The conference aimed to review the actions taken under the European Care strategy and discuss the challenges of long-term care as well as how to address them via actions and commitments at both the European and national levels. Invitations were extended to policymakers, civil society organisations, and other stakeholders, and the speakers included the European Commission, the Organisation for Economic Co-operation and Development (OECD), the World Health Organisation (WHO), the International Labour Organisation (ILO), and others. 

During the morning, a panel discussion took place on global perspectives on long-term care, after which the WHO’s new toolkit on the State of long-term care was launched, which is designed to support policy- and decision-makers in their efforts to reform and transform long-term care systems by promoting learning, collaboration, and trust. 

In the afternoon, four parallel sessions were organised: 

  • Session 1: No one left behind: pathways for making long-term care affordable for all (affordability) 
  • Session 2: Elevating quality: pathways to more options and excellence in long-term care (quality and availability) 
  • Session 3: Beyond applause: pathways to improve attractiveness of the long-term care sector (workforce) 
  • Session 4: Pathways to supporting informal caregivers (informal carers) 

Diana Dovgan, CECOP’s Secretary-General, took part in Session 1 as a speaker and as rapporteur. During the session, she underlined the sustainable and resilient nature of cooperatives, which ensures affordable care and provides quality work conditions to workers. Cooperatives address diverse socio-economic inequalities associated with care and make it available even to the most disadvantaged citizens. Care cooperatives are varied: they may be worker-owned, where the care workers are at the centre of decision-making, or they may have a multistakeholder governance, that is, they include care recipients, their family members, public authorities and other stakeholders alongside the care workers in their governance.  

However, there are several challenges impacting the affordability of services. For instance, while public procurement is essential when it comes to the organization of care, many purchasing public authorities place an overwhelming weight on the price criterion in public procurement. This, in turn, puts downward pressure on the wages of care workers, impacting the quality of the service provided. To this end, the upcoming revision of the Public Procurement Directive is an opportunity to take into account the specific features of the long-term care sector and to promote and support community-based care model, such as cooperatives. 

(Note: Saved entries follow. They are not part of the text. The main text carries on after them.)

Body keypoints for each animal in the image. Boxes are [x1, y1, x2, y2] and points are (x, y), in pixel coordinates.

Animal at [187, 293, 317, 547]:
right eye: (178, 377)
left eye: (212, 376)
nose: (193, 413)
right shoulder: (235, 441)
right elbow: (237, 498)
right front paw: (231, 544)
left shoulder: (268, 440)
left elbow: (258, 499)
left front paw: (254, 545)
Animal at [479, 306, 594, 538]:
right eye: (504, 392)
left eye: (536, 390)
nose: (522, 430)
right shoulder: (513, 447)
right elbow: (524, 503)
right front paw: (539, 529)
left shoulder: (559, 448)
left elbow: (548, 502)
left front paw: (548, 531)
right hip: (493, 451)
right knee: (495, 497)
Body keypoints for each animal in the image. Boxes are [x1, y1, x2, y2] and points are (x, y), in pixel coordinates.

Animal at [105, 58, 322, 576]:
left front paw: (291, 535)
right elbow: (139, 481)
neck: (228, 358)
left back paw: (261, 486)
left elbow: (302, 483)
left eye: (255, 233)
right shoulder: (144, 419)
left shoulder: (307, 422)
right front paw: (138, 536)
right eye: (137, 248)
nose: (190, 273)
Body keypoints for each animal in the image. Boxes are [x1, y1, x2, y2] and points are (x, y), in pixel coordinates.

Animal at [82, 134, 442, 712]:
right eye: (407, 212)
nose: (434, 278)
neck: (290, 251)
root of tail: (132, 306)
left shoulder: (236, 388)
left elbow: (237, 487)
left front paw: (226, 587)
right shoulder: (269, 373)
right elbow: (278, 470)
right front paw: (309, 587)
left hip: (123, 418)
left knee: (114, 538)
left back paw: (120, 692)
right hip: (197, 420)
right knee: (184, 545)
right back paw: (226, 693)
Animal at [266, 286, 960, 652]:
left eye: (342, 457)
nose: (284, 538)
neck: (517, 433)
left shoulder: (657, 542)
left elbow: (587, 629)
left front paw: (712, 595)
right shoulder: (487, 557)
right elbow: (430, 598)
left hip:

Moreover, as of recently, cooperatives in multiple countries are promoting more comprehensive partnerships with public authorities. CECOP is calling for a shift toward a more integrated partnership model, based on a joint analysis of community needs and long-term planning of services.  

Another challenge that is specific to the elderly care sector is financial speculation, as care cooperatives are being squeezed out of the sector by profit-oriented companies benefiting from large investment funds. This phenomenon occurs also because of the way public contracts are managed, which aim to streamline processes and standardise services and cut costs as far as possible. 

According to us, one of the main necessary actions is a paradigm shift in public procurement and service concessions – from seeing care as an expense, where financial costs must be minimized regardless of the implications for the care recipients, to treating it as an essential service to the community where quality and affordability must be prioritized.